» **Data to use**
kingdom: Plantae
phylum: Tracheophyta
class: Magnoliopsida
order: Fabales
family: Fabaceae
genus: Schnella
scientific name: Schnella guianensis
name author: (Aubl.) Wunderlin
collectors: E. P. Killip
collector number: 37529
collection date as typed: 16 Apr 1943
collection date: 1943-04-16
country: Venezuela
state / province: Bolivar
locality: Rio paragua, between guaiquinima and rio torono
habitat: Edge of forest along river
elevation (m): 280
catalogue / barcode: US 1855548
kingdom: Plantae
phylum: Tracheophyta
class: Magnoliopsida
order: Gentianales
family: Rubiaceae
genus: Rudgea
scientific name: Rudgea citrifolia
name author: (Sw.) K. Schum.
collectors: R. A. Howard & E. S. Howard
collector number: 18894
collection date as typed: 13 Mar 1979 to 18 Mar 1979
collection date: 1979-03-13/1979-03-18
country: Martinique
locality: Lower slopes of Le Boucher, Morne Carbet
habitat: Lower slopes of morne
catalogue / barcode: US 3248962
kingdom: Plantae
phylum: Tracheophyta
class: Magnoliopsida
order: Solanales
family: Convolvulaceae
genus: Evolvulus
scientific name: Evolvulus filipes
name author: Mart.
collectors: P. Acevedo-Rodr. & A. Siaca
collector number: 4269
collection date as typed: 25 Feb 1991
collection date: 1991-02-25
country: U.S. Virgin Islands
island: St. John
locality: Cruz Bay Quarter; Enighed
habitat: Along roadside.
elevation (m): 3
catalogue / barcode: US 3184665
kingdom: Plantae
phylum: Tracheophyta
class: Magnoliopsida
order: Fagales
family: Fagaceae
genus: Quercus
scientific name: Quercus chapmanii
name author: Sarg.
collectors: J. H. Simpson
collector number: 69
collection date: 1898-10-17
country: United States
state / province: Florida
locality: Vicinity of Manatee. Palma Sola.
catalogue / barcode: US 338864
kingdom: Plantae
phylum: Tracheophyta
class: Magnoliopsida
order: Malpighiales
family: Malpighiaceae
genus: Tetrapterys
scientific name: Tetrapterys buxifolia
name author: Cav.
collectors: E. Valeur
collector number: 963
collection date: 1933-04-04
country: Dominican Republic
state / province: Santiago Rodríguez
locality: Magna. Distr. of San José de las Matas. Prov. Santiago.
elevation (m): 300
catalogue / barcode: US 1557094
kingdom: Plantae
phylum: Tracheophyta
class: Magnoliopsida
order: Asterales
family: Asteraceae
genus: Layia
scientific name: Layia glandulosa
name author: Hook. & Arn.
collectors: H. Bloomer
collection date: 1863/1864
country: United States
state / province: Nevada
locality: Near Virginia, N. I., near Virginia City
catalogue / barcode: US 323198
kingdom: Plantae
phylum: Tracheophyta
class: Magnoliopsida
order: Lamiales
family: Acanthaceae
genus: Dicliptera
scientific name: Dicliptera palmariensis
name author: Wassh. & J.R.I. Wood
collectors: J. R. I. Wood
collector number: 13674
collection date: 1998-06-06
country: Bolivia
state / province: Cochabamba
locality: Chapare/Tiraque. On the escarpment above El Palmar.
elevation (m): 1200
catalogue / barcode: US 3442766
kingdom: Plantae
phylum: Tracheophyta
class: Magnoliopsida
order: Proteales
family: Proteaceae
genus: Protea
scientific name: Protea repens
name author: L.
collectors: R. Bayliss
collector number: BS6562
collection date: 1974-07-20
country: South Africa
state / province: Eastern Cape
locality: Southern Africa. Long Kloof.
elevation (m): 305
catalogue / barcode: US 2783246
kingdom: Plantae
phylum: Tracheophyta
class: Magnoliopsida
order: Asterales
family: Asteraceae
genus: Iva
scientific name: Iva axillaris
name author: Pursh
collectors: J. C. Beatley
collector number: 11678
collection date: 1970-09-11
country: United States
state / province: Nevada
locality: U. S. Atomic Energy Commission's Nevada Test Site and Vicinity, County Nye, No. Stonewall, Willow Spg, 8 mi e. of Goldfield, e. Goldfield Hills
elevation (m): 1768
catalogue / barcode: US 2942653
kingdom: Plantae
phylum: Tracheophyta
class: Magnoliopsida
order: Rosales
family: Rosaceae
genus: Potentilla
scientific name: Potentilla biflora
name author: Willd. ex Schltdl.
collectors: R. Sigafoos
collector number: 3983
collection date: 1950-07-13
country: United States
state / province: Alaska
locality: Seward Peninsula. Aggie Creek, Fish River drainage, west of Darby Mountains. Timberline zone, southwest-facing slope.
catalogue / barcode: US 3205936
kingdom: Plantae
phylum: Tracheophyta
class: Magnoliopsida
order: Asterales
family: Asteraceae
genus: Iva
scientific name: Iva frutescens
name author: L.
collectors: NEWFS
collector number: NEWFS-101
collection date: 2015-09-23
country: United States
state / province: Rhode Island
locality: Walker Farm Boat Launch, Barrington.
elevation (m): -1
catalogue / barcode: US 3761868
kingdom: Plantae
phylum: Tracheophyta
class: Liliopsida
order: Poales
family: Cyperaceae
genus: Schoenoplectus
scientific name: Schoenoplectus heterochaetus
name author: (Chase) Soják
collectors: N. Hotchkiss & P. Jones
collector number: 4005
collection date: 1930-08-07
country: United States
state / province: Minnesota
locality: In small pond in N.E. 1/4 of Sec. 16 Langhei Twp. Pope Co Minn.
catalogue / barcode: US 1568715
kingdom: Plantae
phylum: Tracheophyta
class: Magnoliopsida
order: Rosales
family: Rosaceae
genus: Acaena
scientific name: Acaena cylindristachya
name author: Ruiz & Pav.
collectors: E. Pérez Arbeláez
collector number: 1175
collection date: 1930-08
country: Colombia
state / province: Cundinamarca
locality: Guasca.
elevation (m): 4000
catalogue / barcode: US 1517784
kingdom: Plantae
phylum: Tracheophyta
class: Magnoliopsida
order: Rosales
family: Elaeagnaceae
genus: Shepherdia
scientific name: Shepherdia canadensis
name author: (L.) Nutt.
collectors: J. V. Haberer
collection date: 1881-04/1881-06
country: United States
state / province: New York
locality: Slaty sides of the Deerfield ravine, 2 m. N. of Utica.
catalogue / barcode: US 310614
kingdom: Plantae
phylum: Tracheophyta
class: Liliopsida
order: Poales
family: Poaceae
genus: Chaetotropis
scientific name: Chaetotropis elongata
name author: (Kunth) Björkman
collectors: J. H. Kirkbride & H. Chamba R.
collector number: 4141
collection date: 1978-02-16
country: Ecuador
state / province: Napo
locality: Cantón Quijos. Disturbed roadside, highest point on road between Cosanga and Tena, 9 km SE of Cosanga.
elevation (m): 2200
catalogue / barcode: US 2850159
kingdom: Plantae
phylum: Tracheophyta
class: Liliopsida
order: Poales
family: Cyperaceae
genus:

» **Problem statement**
Write out, word for word, the lines of the records from the one holding "genus: Chaetotropis" through the last line of the records, inclusive.

» **Result below**
genus: Chaetotropis
scientific name: Chaetotropis elongata
name author: (Kunth) Björkman
collectors: J. H. Kirkbride & H. Chamba R.
collector number: 4141
collection date: 1978-02-16
country: Ecuador
state / province: Napo
locality: Cantón Quijos. Disturbed roadside, highest point on road between Cosanga and Tena, 9 km SE of Cosanga.
elevation (m): 2200
catalogue / barcode: US 2850159
kingdom: Plantae
phylum: Tracheophyta
class: Liliopsida
order: Poales
family: Cyperaceae
genus:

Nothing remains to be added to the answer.